#### EXERCISE INPUT
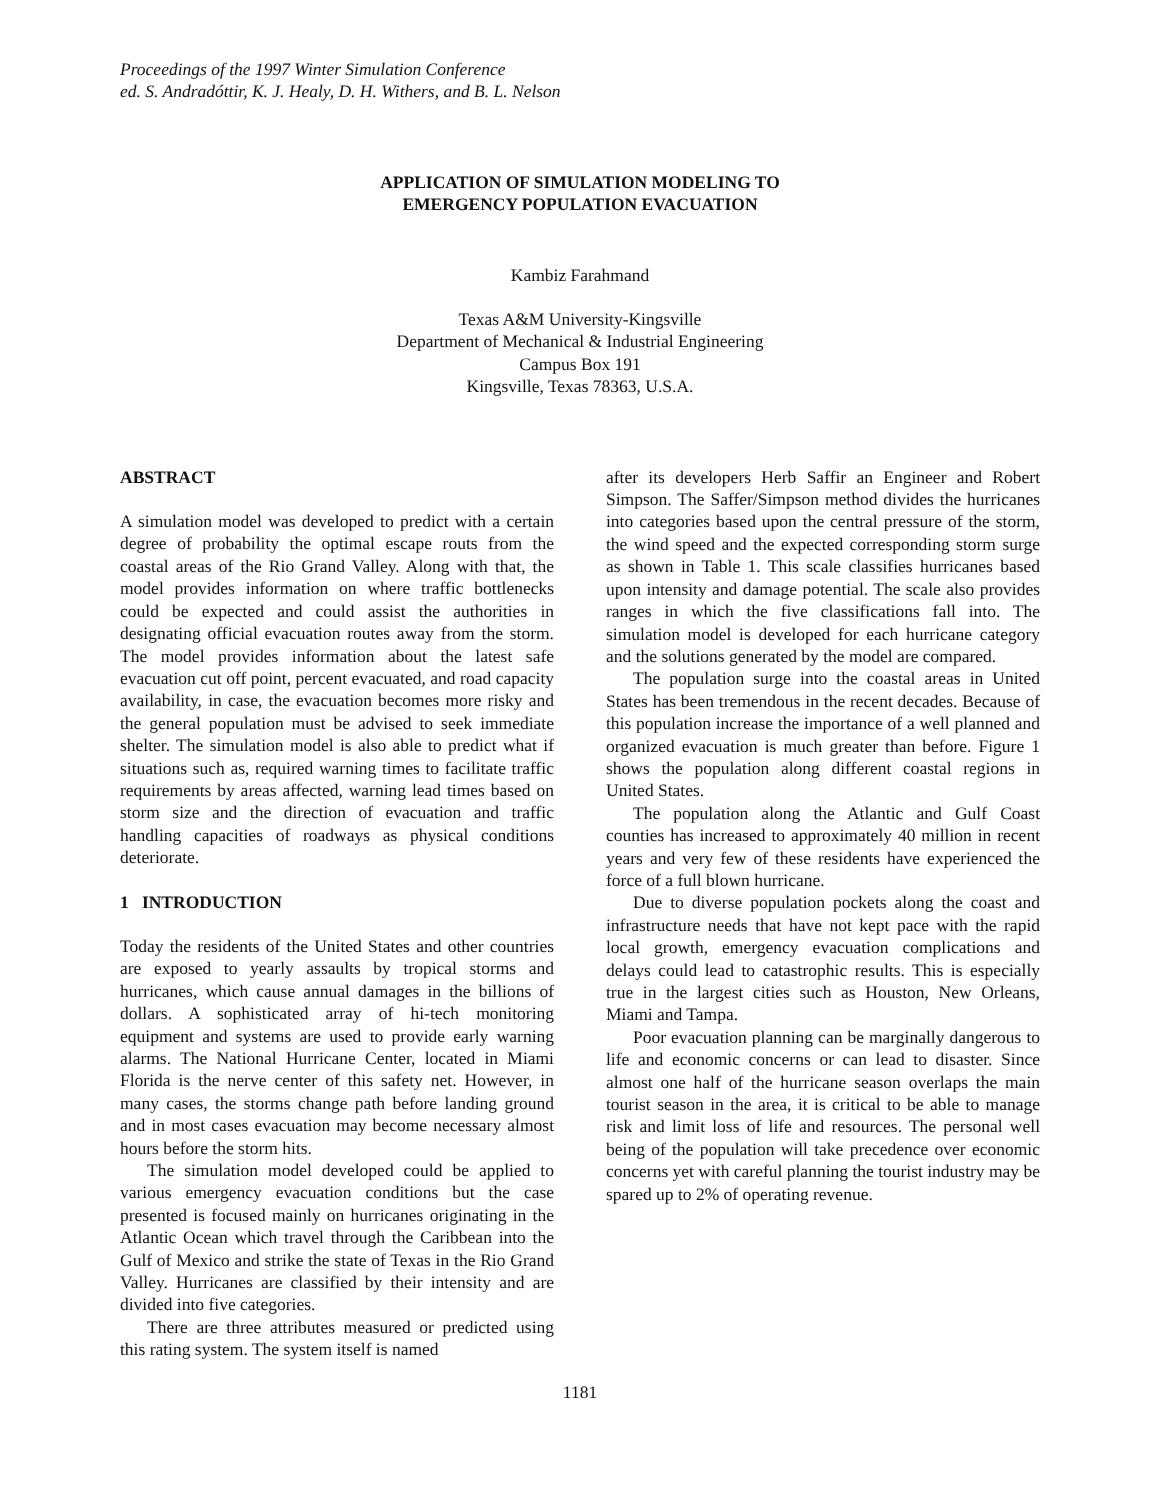Proceedings of the 1997 Winter Simulation Conference
ed. S. Andradóttir, K. J. Healy, D. H. Withers, and B. L. Nelson
APPLICATION OF SIMULATION MODELING TO
EMERGENCY POPULATION EVACUATION
Kambiz Farahmand
Texas A&M University-Kingsville
Department of Mechanical & Industrial Engineering
Campus Box 191
Kingsville, Texas 78363, U.S.A.
ABSTRACT
A simulation model was developed to predict with a certain degree of probability the optimal escape routs from the coastal areas of the Rio Grand Valley. Along with that, the model provides information on where traffic bottlenecks could be expected and could assist the authorities in designating official evacuation routes away from the storm. The model provides information about the latest safe evacuation cut off point, percent evacuated, and road capacity availability, in case, the evacuation becomes more risky and the general population must be advised to seek immediate shelter. The simulation model is also able to predict what if situations such as, required warning times to facilitate traffic requirements by areas affected, warning lead times based on storm size and the direction of evacuation and traffic handling capacities of roadways as physical conditions deteriorate.
1 INTRODUCTION
Today the residents of the United States and other countries are exposed to yearly assaults by tropical storms and hurricanes, which cause annual damages in the billions of dollars. A sophisticated array of hi-tech monitoring equipment and systems are used to provide early warning alarms. The National Hurricane Center, located in Miami Florida is the nerve center of this safety net. However, in many cases, the storms change path before landing ground and in most cases evacuation may become necessary almost hours before the storm hits.
The simulation model developed could be applied to various emergency evacuation conditions but the case presented is focused mainly on hurricanes originating in the Atlantic Ocean which travel through the Caribbean into the Gulf of Mexico and strike the state of Texas in the Rio Grand Valley. Hurricanes are classified by their intensity and are divided into five categories.
There are three attributes measured or predicted using this rating system. The system itself is named
after its developers Herb Saffir an Engineer and Robert Simpson. The Saffer/Simpson method divides the hurricanes into categories based upon the central pressure of the storm, the wind speed and the expected corresponding storm surge as shown in Table 1. This scale classifies hurricanes based upon intensity and damage potential. The scale also provides ranges in which the five classifications fall into. The simulation model is developed for each hurricane category and the solutions generated by the model are compared.
The population surge into the coastal areas in United States has been tremendous in the recent decades. Because of this population increase the importance of a well planned and organized evacuation is much greater than before. Figure 1 shows the population along different coastal regions in United States.
The population along the Atlantic and Gulf Coast counties has increased to approximately 40 million in recent years and very few of these residents have experienced the force of a full blown hurricane.
Due to diverse population pockets along the coast and infrastructure needs that have not kept pace with the rapid local growth, emergency evacuation complications and delays could lead to catastrophic results. This is especially true in the largest cities such as Houston, New Orleans, Miami and Tampa.
Poor evacuation planning can be marginally dangerous to life and economic concerns or can lead to disaster. Since almost one half of the hurricane season overlaps the main tourist season in the area, it is critical to be able to manage risk and limit loss of life and resources. The personal well being of the population will take precedence over economic concerns yet with careful planning the tourist industry may be spared up to 2% of operating revenue.
1181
########
HOW TO COMPLETE THIS TASK: All entries must be written out again exactly as given, with no pictures in the copy.

OUTPUT BELOW:
Proceedings of the 1997 Winter Simulation Conference
ed. S. Andradóttir, K. J. Healy, D. H. Withers, and B. L. Nelson
APPLICATION OF SIMULATION MODELING TO
EMERGENCY POPULATION EVACUATION
Kambiz Farahmand
Texas A&M University-Kingsville
Department of Mechanical & Industrial Engineering
Campus Box 191
Kingsville, Texas 78363, U.S.A.
ABSTRACT
A simulation model was developed to predict with a certain degree of probability the optimal escape routs from the coastal areas of the Rio Grand Valley. Along with that, the model provides information on where traffic bottlenecks could be expected and could assist the authorities in designating official evacuation routes away from the storm. The model provides information about the latest safe evacuation cut off point, percent evacuated, and road capacity availability, in case, the evacuation becomes more risky and the general population must be advised to seek immediate shelter. The simulation model is also able to predict what if situations such as, required warning times to facilitate traffic requirements by areas affected, warning lead times based on storm size and the direction of evacuation and traffic handling capacities of roadways as physical conditions deteriorate.
1 INTRODUCTION
Today the residents of the United States and other countries are exposed to yearly assaults by tropical storms and hurricanes, which cause annual damages in the billions of dollars. A sophisticated array of hi-tech monitoring equipment and systems are used to provide early warning alarms. The National Hurricane Center, located in Miami Florida is the nerve center of this safety net. However, in many cases, the storms change path before landing ground and in most cases evacuation may become necessary almost hours before the storm hits.
The simulation model developed could be applied to various emergency evacuation conditions but the case presented is focused mainly on hurricanes originating in the Atlantic Ocean which travel through the Caribbean into the Gulf of Mexico and strike the state of Texas in the Rio Grand Valley. Hurricanes are classified by their intensity and are divided into five categories.
There are three attributes measured or predicted using this rating system. The system itself is named
after its developers Herb Saffir an Engineer and Robert Simpson. The Saffer/Simpson method divides the hurricanes into categories based upon the central pressure of the storm, the wind speed and the expected corresponding storm surge as shown in Table 1. This scale classifies hurricanes based upon intensity and damage potential. The scale also provides ranges in which the five classifications fall into. The simulation model is developed for each hurricane category and the solutions generated by the model are compared.
The population surge into the coastal areas in United States has been tremendous in the recent decades. Because of this population increase the importance of a well planned and organized evacuation is much greater than before. Figure 1 shows the population along different coastal regions in United States.
The population along the Atlantic and Gulf Coast counties has increased to approximately 40 million in recent years and very few of these residents have experienced the force of a full blown hurricane.
Due to diverse population pockets along the coast and infrastructure needs that have not kept pace with the rapid local growth, emergency evacuation complications and delays could lead to catastrophic results. This is especially true in the largest cities such as Houston, New Orleans, Miami and Tampa.
Poor evacuation planning can be marginally dangerous to life and economic concerns or can lead to disaster. Since almost one half of the hurricane season overlaps the main tourist season in the area, it is critical to be able to manage risk and limit loss of life and resources. The personal well being of the population will take precedence over economic concerns yet with careful planning the tourist industry may be spared up to 2% of operating revenue.
1181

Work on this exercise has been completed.